Numa das
suas diatribes de circunstância o presidente da república considerou que ‘faz
falta mais esquerda católica’ em Portugal, tendo em conta as variações sociais
– o país metropolitano, no seu entendimento – e os confrontos e ‘determinados
posicionamentos doutrinários, ideológicos e partidários’.
A
provocação – tentaremos explicitar este termo nesta partilha/reflexão – surgiu
no contexto da apresentação dum livro sobre o Papa Francisco e dinamizado por
dois jornalistas que têm conhecimentos na área da religião e do catolicismo em
particular.
O ex-jovem
militante de causas sociais nas décadas de 60 e 70, que foi Marcelo Rebelo de
Sousa, ocupa agora a mais alta instância do poder/autoridade no nosso país. Viu
inclusive, recentemente, elevado ao patamar mais almejado da política
internacional – a ONU – um companheiro de armas desse tempo, António Guterres.
Nunca escondeu a sua condição de crente/praticante. Tem intervindo em matérias
do foro eclesial. Fez comentários sobre leituras dominicais. Benze-se em
público, como nunca vimos outros ocupantes da visibilidade institucional…

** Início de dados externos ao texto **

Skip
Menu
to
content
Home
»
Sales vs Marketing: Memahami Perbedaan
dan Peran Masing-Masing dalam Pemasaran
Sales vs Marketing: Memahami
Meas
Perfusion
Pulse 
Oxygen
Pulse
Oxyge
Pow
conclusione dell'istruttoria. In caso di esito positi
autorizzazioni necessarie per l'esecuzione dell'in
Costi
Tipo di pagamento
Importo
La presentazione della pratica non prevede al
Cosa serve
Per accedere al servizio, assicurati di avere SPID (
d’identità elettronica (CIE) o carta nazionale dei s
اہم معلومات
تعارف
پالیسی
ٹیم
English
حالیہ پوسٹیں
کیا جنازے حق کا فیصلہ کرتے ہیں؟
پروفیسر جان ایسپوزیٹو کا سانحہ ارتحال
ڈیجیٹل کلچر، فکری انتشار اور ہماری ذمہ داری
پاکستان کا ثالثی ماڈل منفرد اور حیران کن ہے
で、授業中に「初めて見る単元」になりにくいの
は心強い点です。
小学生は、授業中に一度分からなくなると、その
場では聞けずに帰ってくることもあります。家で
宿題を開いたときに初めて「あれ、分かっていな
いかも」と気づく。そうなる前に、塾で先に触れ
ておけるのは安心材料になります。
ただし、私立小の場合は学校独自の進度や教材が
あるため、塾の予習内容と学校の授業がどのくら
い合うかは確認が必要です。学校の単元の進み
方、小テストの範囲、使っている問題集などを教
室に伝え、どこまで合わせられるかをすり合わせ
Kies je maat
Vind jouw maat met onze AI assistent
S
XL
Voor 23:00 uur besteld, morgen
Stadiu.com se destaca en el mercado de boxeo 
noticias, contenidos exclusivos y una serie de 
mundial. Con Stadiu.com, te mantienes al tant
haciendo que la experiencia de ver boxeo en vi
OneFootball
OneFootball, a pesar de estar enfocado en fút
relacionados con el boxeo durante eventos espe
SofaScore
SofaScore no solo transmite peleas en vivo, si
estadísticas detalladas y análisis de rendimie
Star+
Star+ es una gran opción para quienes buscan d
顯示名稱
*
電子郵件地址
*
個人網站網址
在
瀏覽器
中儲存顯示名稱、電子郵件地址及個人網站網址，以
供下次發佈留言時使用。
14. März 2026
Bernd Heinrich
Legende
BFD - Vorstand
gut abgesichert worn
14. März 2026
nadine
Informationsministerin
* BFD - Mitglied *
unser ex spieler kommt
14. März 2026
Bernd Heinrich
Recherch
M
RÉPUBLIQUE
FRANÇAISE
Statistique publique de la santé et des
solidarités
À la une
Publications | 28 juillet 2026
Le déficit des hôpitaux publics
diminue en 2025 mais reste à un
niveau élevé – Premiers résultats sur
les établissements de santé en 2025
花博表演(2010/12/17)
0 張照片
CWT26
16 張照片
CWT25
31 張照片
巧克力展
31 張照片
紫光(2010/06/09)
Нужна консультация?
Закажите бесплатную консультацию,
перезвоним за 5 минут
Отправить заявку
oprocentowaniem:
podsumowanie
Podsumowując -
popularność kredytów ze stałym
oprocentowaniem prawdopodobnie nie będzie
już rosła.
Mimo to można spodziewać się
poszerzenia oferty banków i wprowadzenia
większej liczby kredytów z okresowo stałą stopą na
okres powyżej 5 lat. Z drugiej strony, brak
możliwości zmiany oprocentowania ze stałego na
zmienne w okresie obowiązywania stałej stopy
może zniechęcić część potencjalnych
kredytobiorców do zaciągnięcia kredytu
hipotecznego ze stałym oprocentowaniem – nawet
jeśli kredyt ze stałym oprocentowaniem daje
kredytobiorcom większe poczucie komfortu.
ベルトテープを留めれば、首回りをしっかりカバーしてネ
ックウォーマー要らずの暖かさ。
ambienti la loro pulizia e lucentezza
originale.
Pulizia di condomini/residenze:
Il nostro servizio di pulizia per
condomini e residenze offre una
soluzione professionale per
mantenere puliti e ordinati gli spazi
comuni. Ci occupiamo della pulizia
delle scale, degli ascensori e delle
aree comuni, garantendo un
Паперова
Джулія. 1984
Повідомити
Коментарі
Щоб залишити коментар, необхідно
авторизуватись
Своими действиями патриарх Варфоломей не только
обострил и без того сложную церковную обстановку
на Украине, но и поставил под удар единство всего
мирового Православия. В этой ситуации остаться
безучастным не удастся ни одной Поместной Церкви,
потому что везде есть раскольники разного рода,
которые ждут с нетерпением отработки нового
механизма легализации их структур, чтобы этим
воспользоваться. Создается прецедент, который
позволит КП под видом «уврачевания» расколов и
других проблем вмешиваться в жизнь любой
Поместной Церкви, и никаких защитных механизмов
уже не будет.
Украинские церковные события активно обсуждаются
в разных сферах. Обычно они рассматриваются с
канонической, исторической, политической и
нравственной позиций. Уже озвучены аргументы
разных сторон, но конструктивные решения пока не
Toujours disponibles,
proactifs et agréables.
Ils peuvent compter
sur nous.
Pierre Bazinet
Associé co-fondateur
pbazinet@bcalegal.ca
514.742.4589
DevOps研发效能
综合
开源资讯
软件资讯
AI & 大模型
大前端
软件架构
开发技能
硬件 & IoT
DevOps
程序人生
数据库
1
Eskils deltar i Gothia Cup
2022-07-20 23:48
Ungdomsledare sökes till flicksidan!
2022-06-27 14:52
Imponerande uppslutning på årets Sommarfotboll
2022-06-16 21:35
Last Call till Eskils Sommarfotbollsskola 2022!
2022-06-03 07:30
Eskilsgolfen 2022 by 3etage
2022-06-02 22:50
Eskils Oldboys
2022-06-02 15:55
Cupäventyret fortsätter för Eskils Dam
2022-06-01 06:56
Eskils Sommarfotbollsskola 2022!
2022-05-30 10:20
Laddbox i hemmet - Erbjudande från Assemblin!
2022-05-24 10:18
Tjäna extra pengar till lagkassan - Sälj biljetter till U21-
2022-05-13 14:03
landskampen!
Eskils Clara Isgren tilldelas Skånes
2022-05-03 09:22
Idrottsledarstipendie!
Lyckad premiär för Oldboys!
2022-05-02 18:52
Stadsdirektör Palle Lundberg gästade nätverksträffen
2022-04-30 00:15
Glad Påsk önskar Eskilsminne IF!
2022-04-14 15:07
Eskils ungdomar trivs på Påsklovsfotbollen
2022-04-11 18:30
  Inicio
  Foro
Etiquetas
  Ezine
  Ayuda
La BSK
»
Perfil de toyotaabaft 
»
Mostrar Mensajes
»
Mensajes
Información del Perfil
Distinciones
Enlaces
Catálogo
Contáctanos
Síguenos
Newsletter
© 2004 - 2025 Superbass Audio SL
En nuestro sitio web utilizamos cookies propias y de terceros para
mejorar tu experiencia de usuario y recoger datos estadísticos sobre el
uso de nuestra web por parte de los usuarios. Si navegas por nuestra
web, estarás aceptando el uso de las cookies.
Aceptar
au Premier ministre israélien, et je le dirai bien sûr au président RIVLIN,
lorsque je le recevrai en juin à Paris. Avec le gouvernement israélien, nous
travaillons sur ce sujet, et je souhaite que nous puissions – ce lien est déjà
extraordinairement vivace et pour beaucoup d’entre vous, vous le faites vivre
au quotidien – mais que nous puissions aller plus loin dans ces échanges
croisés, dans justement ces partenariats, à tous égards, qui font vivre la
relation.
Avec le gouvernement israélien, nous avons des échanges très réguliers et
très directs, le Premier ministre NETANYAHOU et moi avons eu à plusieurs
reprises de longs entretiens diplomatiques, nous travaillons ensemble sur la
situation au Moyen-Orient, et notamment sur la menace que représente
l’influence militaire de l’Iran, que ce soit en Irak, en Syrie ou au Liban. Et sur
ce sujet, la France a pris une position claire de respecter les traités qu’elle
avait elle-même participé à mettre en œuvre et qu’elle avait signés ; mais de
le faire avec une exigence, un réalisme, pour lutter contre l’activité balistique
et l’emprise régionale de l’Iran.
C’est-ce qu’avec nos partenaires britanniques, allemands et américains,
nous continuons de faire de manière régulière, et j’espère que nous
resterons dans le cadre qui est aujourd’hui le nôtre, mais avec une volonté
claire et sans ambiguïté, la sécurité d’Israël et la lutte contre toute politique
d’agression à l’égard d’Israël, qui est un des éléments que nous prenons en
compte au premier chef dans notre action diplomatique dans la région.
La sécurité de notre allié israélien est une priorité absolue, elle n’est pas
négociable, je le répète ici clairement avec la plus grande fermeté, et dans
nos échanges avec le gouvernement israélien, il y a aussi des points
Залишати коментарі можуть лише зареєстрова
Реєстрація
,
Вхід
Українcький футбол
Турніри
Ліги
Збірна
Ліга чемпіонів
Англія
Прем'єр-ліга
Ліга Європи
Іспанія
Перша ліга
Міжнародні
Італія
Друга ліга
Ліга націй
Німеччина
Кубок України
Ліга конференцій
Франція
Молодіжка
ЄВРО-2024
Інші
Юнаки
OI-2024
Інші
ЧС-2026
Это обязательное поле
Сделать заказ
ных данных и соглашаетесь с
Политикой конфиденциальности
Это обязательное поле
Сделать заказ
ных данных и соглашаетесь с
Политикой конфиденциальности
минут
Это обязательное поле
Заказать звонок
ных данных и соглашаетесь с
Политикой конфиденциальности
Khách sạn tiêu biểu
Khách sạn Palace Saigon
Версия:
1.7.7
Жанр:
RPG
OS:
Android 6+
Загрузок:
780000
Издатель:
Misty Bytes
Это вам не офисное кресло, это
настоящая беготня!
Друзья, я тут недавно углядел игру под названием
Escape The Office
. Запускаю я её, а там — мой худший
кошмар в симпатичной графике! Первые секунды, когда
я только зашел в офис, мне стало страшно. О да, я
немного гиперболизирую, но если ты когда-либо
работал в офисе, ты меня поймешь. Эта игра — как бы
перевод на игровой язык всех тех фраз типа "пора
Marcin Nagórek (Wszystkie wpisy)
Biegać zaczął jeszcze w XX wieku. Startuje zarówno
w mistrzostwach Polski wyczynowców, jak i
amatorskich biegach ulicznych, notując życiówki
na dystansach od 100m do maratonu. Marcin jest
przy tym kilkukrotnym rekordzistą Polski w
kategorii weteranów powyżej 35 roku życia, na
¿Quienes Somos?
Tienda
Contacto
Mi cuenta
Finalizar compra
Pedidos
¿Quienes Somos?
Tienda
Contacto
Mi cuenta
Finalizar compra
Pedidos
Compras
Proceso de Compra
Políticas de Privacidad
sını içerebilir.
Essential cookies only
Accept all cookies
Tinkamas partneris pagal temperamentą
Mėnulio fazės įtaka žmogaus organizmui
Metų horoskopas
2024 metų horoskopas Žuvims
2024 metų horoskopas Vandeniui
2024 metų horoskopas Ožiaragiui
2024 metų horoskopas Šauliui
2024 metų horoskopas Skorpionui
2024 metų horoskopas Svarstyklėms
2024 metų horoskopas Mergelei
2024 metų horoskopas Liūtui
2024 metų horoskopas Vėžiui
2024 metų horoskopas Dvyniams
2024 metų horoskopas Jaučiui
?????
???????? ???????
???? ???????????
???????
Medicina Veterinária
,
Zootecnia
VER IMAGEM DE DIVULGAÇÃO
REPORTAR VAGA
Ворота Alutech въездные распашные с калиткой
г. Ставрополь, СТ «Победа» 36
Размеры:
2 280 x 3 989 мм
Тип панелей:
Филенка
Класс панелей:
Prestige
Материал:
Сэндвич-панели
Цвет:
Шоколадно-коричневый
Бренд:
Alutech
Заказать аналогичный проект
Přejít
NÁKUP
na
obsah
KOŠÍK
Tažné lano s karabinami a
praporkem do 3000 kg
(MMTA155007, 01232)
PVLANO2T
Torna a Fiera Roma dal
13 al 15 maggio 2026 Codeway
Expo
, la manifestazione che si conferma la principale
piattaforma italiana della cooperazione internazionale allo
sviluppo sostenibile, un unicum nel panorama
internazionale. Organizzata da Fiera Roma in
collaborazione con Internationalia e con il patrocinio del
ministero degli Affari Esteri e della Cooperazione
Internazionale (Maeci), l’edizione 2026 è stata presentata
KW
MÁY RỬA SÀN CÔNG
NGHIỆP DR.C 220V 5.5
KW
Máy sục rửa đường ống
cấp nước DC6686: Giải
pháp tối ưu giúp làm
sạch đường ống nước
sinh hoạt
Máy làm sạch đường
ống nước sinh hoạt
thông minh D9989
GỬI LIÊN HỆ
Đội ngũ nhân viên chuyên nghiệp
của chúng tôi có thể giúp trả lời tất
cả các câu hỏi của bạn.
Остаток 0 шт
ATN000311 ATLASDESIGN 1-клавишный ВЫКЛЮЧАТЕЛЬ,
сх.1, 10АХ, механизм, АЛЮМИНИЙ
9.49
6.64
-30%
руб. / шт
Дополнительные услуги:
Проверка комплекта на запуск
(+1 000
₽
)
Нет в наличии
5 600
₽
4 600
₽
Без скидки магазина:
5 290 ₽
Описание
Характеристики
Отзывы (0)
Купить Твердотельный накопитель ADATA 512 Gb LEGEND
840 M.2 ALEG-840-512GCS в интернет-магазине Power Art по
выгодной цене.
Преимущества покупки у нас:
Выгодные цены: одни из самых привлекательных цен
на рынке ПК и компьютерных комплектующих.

governativa, autárquica…como deputado ou figura exposta… Por vezes diz o que
poderia ser melhor acertado, tanto na forma como no conteúdo.
*
Teremos, no entanto, de nos interrogar sobre o significado e o alcance desta
expressão – ‘católico de esquerda’ – para que não entremos numa lógica de
aglutinação de termos em ordem a serem satisfeitas pretensões que cada um pode
dissimular e/ou confundir. Não será que dizer ‘católico’ já deveria conter
facetas que se aninham na conceção de ‘esquerda’? Esta terá de ser sempre – e
só – lida, entendida e proclamada como visão materialista das pessoas, das
sociedades, das culturas e mesmo do estado?
* Efetivamente
só quem desconhecer ou quiser obnubilar os fundamentos do cristianismo poderá
não ver que os ‘primeiros cristãos’ foram e viveram como pessoas que lhes
interessava acima de tudo o bem comum e não a mera satisfação dos seus
interesses pessoais ou de grupo. Consultem-se os ‘sumários’ do livro dos Actos
dos Apóstolos – 2,42-47; 4,32-35; 5,12-15 – e poderemos ver a semente de
novidade que era a força da conversão a Cristo, na condução do Espírito Santo, em
Igreja.
* Será,
apesar de tudo, uma espécie de condicionamento – para não lhe chamar mesmo
manipulação ou leitura preconceituosa – que tenhamos – como fez nas suas
palavras Marcelo – de conotar o ser católico com o ‘ser de direita’, tendo em
conta uma dada leitura sociológica, com algum sabor ruralista, e mesmo com
outros posicionamentos ideológicos e partidários, tentando apensar figuras do
passado à vivência do presente ou ainda dando de barato que ser católico tem de
estar numa posição de direita por ataque e em prejuízo social e cultural…
* De
facto, há uns tantos mentores da configuração da sociedade – ditos ou
apelidados de ‘opinion makers’ ou jornalistas/comentadores – que não conseguem
entender as questões do catolicismo e – numa espécie de sofisma envenenado –
tentam concluir: não compreendo, logo é de direita…porque não ser de esquerda
não rima com justiça social, com os conceitos de
liberdade-igualdade-fraternidade, com pensamento de solidariedade, com fazer
pelos outros…muito para além dos seus objetivos de promoção e de democracia.
*
Conhecemos e sabemos que houve figuras da Igreja católica que foram apelidadas
de ‘esquerda’, só porque defendiam os pobrezinhos e estavam lá, à porta das
empresas em rutura e falência, dizendo-se dum catolicismo social – seriam de
esquerda ou estariam ser evangélicos acima de tudo? – mas que, no trato pessoal
e fora dos holofotes da comunicação social, aceitavam opíparos almoços pagos
por outros católicos que eram rotulados – pela mesma resma de servidores da
informação – de direita!
* A
provocação de Marcelo pode servir para entreter por algum tempo, mas o que
desejamos é que os católicos vivam na força do Evangelho, sem se deixarem
manipular por rótulos ideológicos…esgotados!